De Disneyland à Medellin, des champs de tulipes aux labos de la drogue, de royaumes d'opérettes en inquiétantes zones grises, les Pays-Bas et la Belgique abritent toujours plus d'entreprises criminelles. Anvers et Rotterdam, bien sûr, portes d'entrées majeures de la cocaïne dans l'Union européenne ; encore, la plupart des laboratoires produisant les stupéfiants chimiques (Ecstasy, amphétamines, kétamine, etc.). Enfin, là aussi toujours plus par an, une contrebande massive des cigarettes contrefaites issues de la zone hors-contrôle des Carpates (dont nous avons récemment parlé ici).
Rien qu'aux Pays-Bas, de 15 à 30 milliards d'euros PAR AN d'argent du crime et des trafics y sont blanchis par investissements secrets dans l'immobilier, les industries du tourisme, de la restauration et du divertissement.

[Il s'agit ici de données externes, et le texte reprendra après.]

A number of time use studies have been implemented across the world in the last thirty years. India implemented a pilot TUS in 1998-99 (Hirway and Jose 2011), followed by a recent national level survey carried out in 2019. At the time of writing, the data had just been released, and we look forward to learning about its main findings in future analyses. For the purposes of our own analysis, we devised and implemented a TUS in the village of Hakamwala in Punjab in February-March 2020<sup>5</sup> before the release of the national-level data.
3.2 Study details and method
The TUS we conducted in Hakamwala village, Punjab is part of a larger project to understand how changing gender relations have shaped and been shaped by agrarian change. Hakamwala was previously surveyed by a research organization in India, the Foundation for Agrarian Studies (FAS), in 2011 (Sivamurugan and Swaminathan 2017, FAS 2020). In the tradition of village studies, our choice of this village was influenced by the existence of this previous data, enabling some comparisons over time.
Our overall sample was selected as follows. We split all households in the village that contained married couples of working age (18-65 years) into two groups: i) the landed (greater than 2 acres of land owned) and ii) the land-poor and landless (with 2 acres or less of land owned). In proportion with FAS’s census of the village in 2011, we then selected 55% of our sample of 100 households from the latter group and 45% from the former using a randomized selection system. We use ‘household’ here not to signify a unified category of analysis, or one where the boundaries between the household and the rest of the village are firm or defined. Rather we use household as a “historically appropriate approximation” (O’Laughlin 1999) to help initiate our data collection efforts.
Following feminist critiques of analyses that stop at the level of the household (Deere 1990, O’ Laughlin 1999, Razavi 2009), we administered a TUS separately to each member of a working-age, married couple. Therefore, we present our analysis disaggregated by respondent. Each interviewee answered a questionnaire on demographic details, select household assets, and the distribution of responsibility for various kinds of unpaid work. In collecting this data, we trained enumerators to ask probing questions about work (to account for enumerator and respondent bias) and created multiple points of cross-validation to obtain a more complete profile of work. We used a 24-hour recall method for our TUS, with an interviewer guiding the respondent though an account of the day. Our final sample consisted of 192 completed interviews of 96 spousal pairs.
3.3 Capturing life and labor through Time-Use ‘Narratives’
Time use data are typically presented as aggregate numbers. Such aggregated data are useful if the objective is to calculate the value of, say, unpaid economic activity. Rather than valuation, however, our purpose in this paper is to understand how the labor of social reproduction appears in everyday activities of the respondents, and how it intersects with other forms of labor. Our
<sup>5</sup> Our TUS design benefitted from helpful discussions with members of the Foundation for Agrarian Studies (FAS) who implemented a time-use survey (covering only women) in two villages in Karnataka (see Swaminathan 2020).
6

Retour aux ravages provoqués par le libéralisme à la Silicon Valley. Longtemps, du fait des difficultés du "vivre-ensemble" de deux peuples antagonistes, la Belgique a été privée de gouvernements réels. Regardez, ricanaient les libertariens : zéro gouvernement et ça marche tout aussi bien ; preuve que l'État, structure hors de prix, ne sert finalement pas à grand-chose. Les mêmes s'amusaient à doter la Belgique du sobriquet de "Plus Grande ONG du Monde".
Sauf que bien sûr, quand l'État central défaille ou s'affaiblit par trop, la décision politique descend d'un cran vers les pouvoirs locaux, régions et mairies. Lesquelles sont dépourvues de l'appareil qu'au fil des siècles, l'État-nation a créé pour se protéger de tout ce que les bandits et les terroristes font si bien pour imposer leur loi : intimidation, corruption, violence.
Des narcos milliardaires, des pouvoirs politiques faibles voire absents : l'inévitable crise criminelle couvait depuis bien longtemps déjà. Elle éclate au grand jour aujourd'hui.